Re: Bug#890816: ITP: autovpn -- Connect to a VPN in a country of your choice
- Date: Tue, 20 Feb 2018 12:13:51 -0600
- From: Gunnar Wolf <gwolf@xxxxxxxxxx>
- Subject: Re: Bug#890816: ITP: autovpn -- Connect to a VPN in a country of your choice
Michael Meskes dijo [Mon, Feb 19, 2018 at 12:44:40PM +0100]:
> > I'd strongly urge you to reconsider packaging this project, for
> > three main reasons:
> > * It relies upon the external VPNGate.net site/service. If this
> > goes away in the lifetime of a stable Debian release users will
> > be screwed.
> That is actually a good point. I wonder if using a local copy might be
> a good alternative.
I suppose the information it downloads is needed to keep the database
up to date. Thinking about a lifetime of ~5 years (stable+oldstable),
I don't think we could work around that
> > * It allows security attacks on against the local system which the
> > remote service could exploit:
> > 1. The tool downloads a remote URL to /tmp/openvpnconf
> > 2. The file is then given as an argument to the command:
> > sudo openvpn /tmp/openvpnconf
> > 3. That generated/downloaded openvpn configuration file could
> > be written to do anything, up to and including `rm -rf /`.

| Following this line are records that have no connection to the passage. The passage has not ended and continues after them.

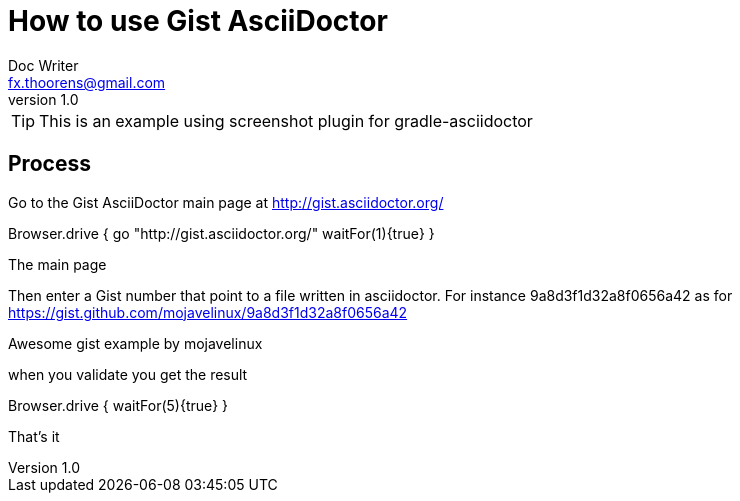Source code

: = How to use Gist AsciiDoctor
Doc Writer <fx.thoorens@gmail.com>
v1.0
:example-caption!:

TIP: This is an example using screenshot plugin for gradle-asciidoctor


== Process

Go to the Gist AsciiDoctor main page at http://gist.asciidoctor.org/

[screenshot, action="browse"]
Browser.drive {
	go "http://gist.asciidoctor.org/"
	waitFor(1){true}
}

[screenshot, name=mainpage]
The main page

Then enter a Gist number that point to a file written in asciidoctor. For instance 9a8d3f1d32a8f0656a42 as for https://gist.github.com/mojavelinux/9a8d3f1d32a8f0656a42

[screenshot, url=https://gist.github.com/mojavelinux/9a8d3f1d32a8f0656a42, name=gist, selector=".entry-title"]
Awesome gist example
by mojavelinux

when you validate you get the result
[screenshot, url=http://gist.asciidoctor.org/?9a8d3f1d32a8f0656a42, action="browse"]
Browser.drive {
	waitFor(5){true}
}
[screenshot, name=gistresult]
That's it
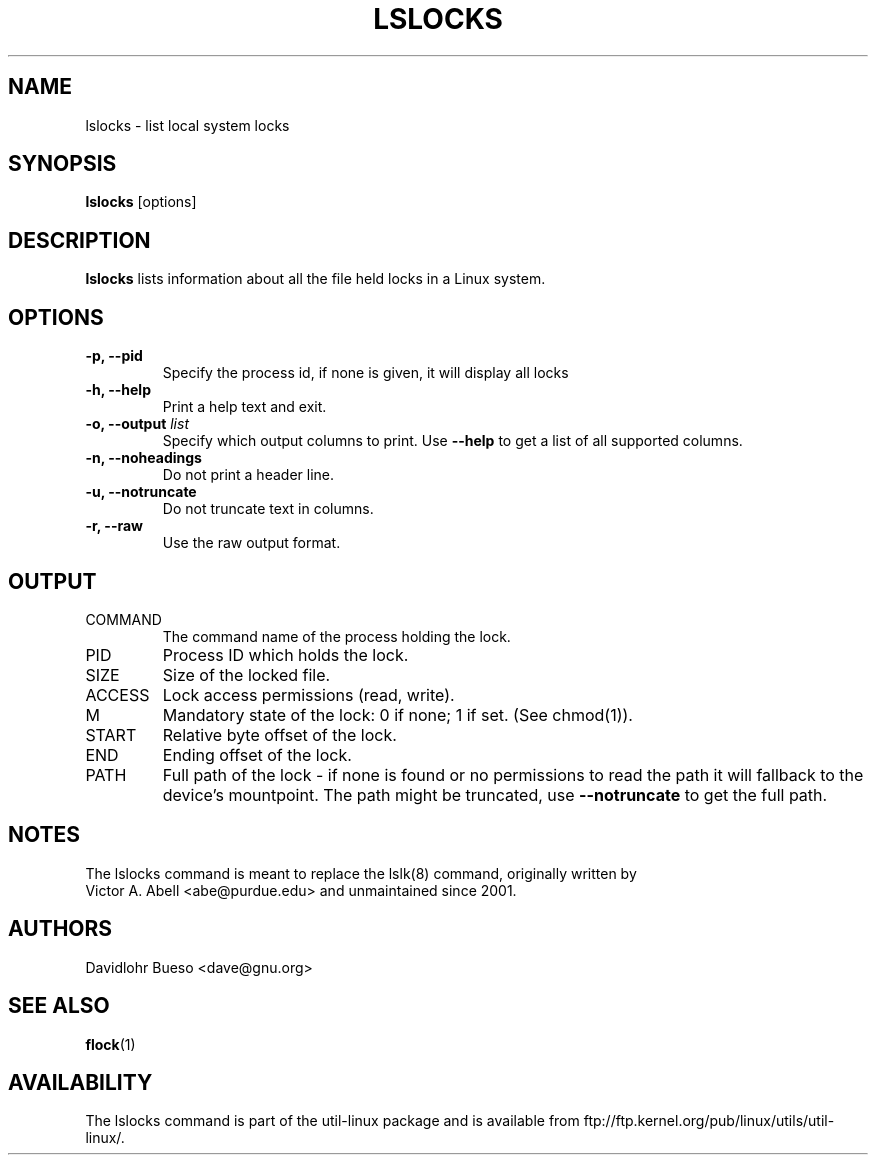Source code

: .\" lslocks.8 --
.\" Copyright 2012 Davidlohr Bueso <dave@gnu.org>
.\" May be distributed under the GNU General Public License

.TH LSLOCKS 8 "February 2012" "util-linux" "System Administration"
.SH NAME
lslocks \-
list local system locks
.SH SYNOPSIS
.B lslocks
.RB [options]

.SH DESCRIPTION
.B lslocks
lists information about all the file held locks in a Linux system.

.SH OPTIONS
.IP "\fB\-p, \-\-pid\fP"
Specify the process id, if none is given, it will display all locks
.IP "\fB\-h, \-\-help\fP"
Print a help text and exit.
.IP "\fB\-o, \-\-output \fIlist\fP"
Specify which output columns to print. Use
.B "--help"
to get a list of all supported columns.
.IP "\fB\-n, \-\-noheadings\fP"
Do not print a header line.
.IP "\fB\-u, \-\-notruncate\fP"
Do not truncate text in columns.
.IP "\fB\-r, \-\-raw\fP"
Use the raw output format.

.SH OUTPUT
.IP "COMMAND"
The command name of the process holding the lock.

.IP "PID"
Process ID which holds the lock.

.IP "SIZE"
Size of the locked file.

.IP "ACCESS"
Lock access permissions (read, write).

.IP "M"
Mandatory state of the lock: 0 if none; 1 if set.  (See chmod(1)).

.IP "START"
Relative byte offset of the lock.

.IP "END"
Ending offset of the lock.

.IP "PATH"
Full path of the lock - if none is found or no permissions to read the path it
will fallback to the device's mountpoint. The path might be truncated, use
.B "--notruncate"
to get the full path.

.SH NOTES
.nf
The lslocks command is meant to replace the lslk(8) command, originally written by
Victor A. Abell <abe@purdue.edu> and unmaintained since 2001.
.fi

.SH AUTHORS
.nf
Davidlohr Bueso <dave@gnu.org>
.fi

.SH "SEE ALSO"
.BR flock (1)

.SH AVAILABILITY
The lslocks command is part of the util-linux package and is available from
ftp://ftp.kernel.org/pub/linux/utils/util-linux/.
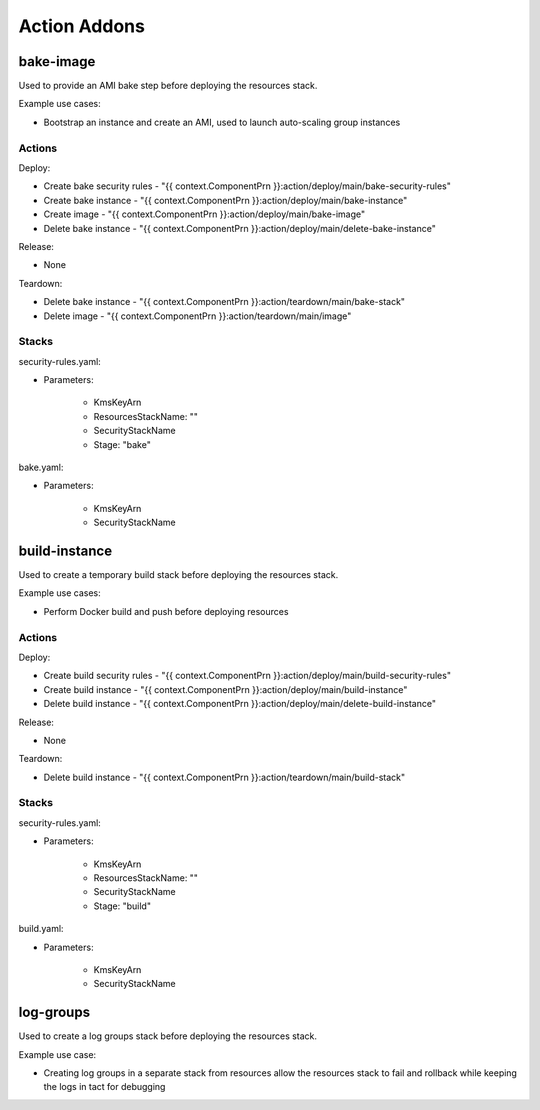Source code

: =============
Action Addons
=============

bake-image
----------

Used to provide an AMI bake step before deploying the resources stack.

Example use cases:

* Bootstrap an instance and create an AMI, used to launch auto-scaling group instances

Actions
=======

Deploy:

* Create bake security rules - "{{ context.ComponentPrn }}:action/deploy/main/bake-security-rules"
* Create bake instance - "{{ context.ComponentPrn }}:action/deploy/main/bake-instance"
* Create image - "{{ context.ComponentPrn }}:action/deploy/main/bake-image"
* Delete bake instance - "{{ context.ComponentPrn }}:action/deploy/main/delete-bake-instance"

Release:

* None

Teardown:

* Delete bake instance - "{{ context.ComponentPrn }}:action/teardown/main/bake-stack"
* Delete image - "{{ context.ComponentPrn }}:action/teardown/main/image"

Stacks
======

security-rules.yaml:

* Parameters:

    - KmsKeyArn
    - ResourcesStackName: ""
    - SecurityStackName
    - Stage: "bake"

bake.yaml:

* Parameters:

    - KmsKeyArn
    - SecurityStackName


build-instance
--------------

Used to create a temporary build stack before deploying the resources stack.

Example use cases:

* Perform Docker build and push before deploying resources

Actions
=======

Deploy:

* Create build security rules - "{{ context.ComponentPrn }}:action/deploy/main/build-security-rules"
* Create build instance - "{{ context.ComponentPrn }}:action/deploy/main/build-instance"
* Delete build instance - "{{ context.ComponentPrn }}:action/deploy/main/delete-build-instance"

Release:

* None

Teardown:

* Delete build instance - "{{ context.ComponentPrn }}:action/teardown/main/build-stack"

Stacks
======

security-rules.yaml:

* Parameters:

    - KmsKeyArn
    - ResourcesStackName: ""
    - SecurityStackName
    - Stage: "build"

build.yaml:

* Parameters:

    - KmsKeyArn
    - SecurityStackName

log-groups
----------

Used to create a log groups stack before deploying the resources stack.

Example use case:

* Creating log groups in a separate stack from resources allow the resources stack to fail and rollback while keeping the logs in tact for debugging
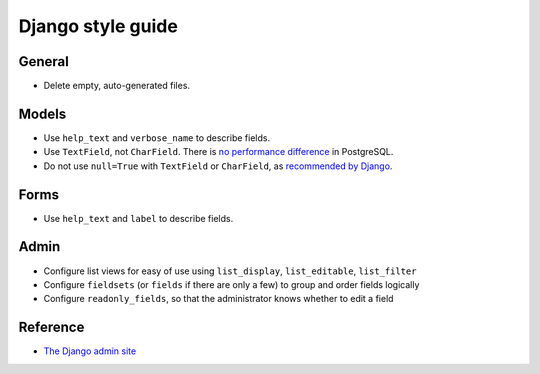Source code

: Django style guide
==================

General
-------

-  Delete empty, auto-generated files.

Models
------

-  Use ``help_text`` and ``verbose_name`` to describe fields.
-  Use ``TextField``, not ``CharField``. There is `no performance difference <https://www.postgresql.org/docs/11/datatype-character.html>`__ in PostgreSQL.
-  Do not use ``null=True`` with ``TextField`` or ``CharField``, as `recommended by Django <https://docs.djangoproject.com/en/3.2/ref/models/fields/#null>`__. 

Forms
-----

-  Use ``help_text`` and ``label`` to describe fields.

Admin
-----

-  Configure list views for easy of use using ``list_display``, ``list_editable``, ``list_filter``
-  Configure ``fieldsets`` (or ``fields`` if there are only a few) to group and order fields logically
-  Configure ``readonly_fields``, so that the administrator knows whether to edit a field

Reference
---------

-  `The Django admin site <https://docs.djangoproject.com/en/3.2/ref/contrib/admin/>`__
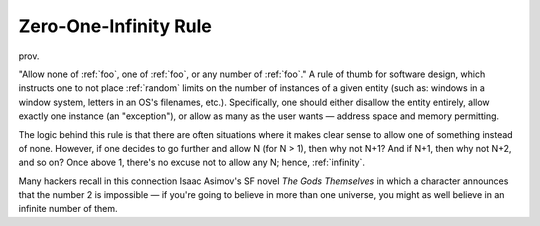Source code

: .. _Zero-One-Infinity-Rule:

============================================================
Zero-One-Infinity Rule
============================================================

prov\.

"Allow none of :ref:`foo`\, one of :ref:`foo`\, or any number of :ref:`foo`\."
A rule of thumb for software design, which instructs one to not place :ref:`random` limits on the number of instances of a given entity (such as: windows in a window system, letters in an OS's filenames, etc.).
Specifically, one should either disallow the entity entirely, allow exactly one instance (an "exception"), or allow as many as the user wants — address space and memory permitting.

The logic behind this rule is that there are often situations where it makes clear sense to allow one of something instead of none.
However, if one decides to go further and allow N (for N > 1), then why not N+1?
And if N+1, then why not N+2, and so on?
Once above 1, there's no excuse not to allow any N; hence, :ref:`infinity`\.

Many hackers recall in this connection Isaac Asimov's SF novel *The Gods Themselves* in which a character announces that the number 2 is impossible — if you're going to believe in more than one universe, you might as well believe in an infinite number of them.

> Can you actually get openvpn to do this?
Depends on what information you put in /tmp/openvpn.conf, I guess. The
least likely candidates end up opening holes - i.e. remember the quite
recent KDE notifier bug allowing FAT volume labels containing $() to
be executed :-P
I mean - It might be completely OK. But given this creates
configuration for setting up a high-privileged daemon from a public
place, it'd be on you to carefully comb on the relevant parts of the
source to assert the handling of this information is sensible.